Topping the list of recognised failures was the 2009 Copenhagen COP. China flatly refused to budge from saying the entire climate issue was caused by the industrialised nations, and China, as a developing country, bears no responsibility or liability, nor need it invest in climate mitigation, in fact the rich countries owe China multi billions for climate clean up.

China came to realise its Copenhagen stance was a PR fail, and has been saying the lesson to be learned is to proactively shape the discourse, with a positive message. That is what we are now seeing unroll in Glasgow: lots of positive slogans, which conceal alarming realities, and need decoding.

But first, back to those other COPs. Even the most successful, Paris 2015, failed in several ways:

  1. The basic architecture of the 1992 Kyoto Protocol remains in place, sharply differentiating the responsibilities of developed and developing countries, with China sticking firmly to its outdated categorisation as a developing country. Hence China’s favourite slogan: common but differentiated responsibilities.
  2. Paris 2015 failed to produce any agreed targets beyond aiming globally at a temperature rise of two degrees, which on analysis after Paris turned out to add up to actually 2.7 degrees, while the scientists have long argued that once temperature rises more than 1.5 degrees, you get a tipping point where it all spirals out of control, and effective human action then becomes impossible. Ostensibly, Glasgow is all about locking in actions that achieve a heating of no more than 1.5 degrees.
  3. Paris reached agreement only by letting each country set its own target, called an NDC -Nationally Determined Contribution. At Paris all countries submitted their NDC, and agreed to do so again five years hence, which is Glasgow now. China at the last minute just prior to the Glasgow COP did submit an NDC, which is no advance on previous statements, despite the pressure to lift ambitions and deliver outcomes. Xi Jinping is not attending the Glasgow summit in person.
  4. COPs since Paris 2015 were dedicated to tech stuff including reaching agreement on how emissions are measured, in order to reach a uniform standard. Since carbon isn’t the only emission that heats the atmosphere, and different pollutants affect the air differently, and persist in the air for different periods, agreement on measurement is important. China blocked any agreement. China has taken every opportunity to reject any agreed standard of measurement.
  5. At Paris China fudged its emissions reduction pledge by defining it as reducing carbon use per unit of GDP, not the same thing as actual tonnage emissions reduction at all.

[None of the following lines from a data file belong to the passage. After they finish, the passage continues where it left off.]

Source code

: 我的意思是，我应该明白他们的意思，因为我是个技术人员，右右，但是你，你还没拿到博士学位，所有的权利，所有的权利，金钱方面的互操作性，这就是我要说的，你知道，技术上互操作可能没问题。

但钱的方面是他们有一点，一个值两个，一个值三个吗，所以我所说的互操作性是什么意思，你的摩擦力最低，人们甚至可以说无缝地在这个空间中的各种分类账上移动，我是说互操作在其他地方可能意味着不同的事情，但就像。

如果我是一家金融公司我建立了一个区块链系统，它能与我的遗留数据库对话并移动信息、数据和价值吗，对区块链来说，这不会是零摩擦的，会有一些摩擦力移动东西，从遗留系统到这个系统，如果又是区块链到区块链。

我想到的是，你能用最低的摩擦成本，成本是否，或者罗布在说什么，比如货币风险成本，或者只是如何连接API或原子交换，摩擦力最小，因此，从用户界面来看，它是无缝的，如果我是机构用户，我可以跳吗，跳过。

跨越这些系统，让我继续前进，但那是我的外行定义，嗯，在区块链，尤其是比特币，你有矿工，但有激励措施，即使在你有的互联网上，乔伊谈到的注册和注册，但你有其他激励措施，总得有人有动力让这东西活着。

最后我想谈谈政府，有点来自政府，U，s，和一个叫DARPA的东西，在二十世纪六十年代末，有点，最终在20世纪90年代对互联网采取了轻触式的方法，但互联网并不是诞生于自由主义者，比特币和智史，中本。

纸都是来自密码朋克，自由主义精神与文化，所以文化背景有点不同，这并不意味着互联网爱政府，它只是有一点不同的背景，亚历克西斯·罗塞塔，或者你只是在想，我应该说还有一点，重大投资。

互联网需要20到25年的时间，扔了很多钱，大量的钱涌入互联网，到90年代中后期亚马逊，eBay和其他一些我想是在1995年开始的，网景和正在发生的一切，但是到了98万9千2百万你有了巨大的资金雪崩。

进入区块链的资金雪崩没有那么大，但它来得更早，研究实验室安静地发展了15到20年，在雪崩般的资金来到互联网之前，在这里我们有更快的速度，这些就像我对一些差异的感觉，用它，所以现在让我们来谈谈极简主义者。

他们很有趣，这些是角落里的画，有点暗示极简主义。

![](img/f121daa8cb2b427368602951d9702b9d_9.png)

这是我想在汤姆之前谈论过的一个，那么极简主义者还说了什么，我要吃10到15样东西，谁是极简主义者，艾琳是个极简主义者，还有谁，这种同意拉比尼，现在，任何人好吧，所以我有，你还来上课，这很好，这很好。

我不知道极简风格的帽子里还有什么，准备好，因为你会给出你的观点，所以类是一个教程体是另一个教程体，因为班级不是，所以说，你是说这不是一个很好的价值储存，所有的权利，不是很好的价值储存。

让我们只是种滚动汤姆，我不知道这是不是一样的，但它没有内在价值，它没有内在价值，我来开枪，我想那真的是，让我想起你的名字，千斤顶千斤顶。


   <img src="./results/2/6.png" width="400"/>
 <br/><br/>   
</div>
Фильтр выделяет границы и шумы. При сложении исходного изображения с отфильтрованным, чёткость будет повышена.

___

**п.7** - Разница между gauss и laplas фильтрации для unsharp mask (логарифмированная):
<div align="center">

Having learned from Copenhagen COP 2009 that reputational damage is real damage, China has been pumping its ecological civilisation discourse, cranking up in 2020 with Xi Jinping’s pledge to somehow get to net zero by 2060, a full decade later than just about everyone else, plus a pledge to start reducing carbon emissions by 2030.

These announcements were greeted by almost everyone as a wonderful breakthrough, China was universally praised for becoming one of the good guys, even a world leader.

In reality, the 2030 emissions pledge had been made before. What it means is that until 2030 China’s emissions will continue to rise, and fall only after the decade in which the scientists say we must drastically reduce emissions. China’s pledge in no way matches what is needed.

Xi Jinping also got rave reviews for pledging no more coal fired power stations would be built around the world as Belt & Road projects. But coal fired power is still being built in China, even as some of the dirtiest and least efficient plants are closing.

The gap between China’s vague, hard to quantify pledges, and what is needed, remains huge.

China remains committed to further urbanising, which means more carbon use and extraction of minerals; likewise China’s official goal is that by 2049 it will be as rich as the richest of countries worldwide, totally unsustainable global footprint incompatible with carbon net zero. Very few analysts connect the dots.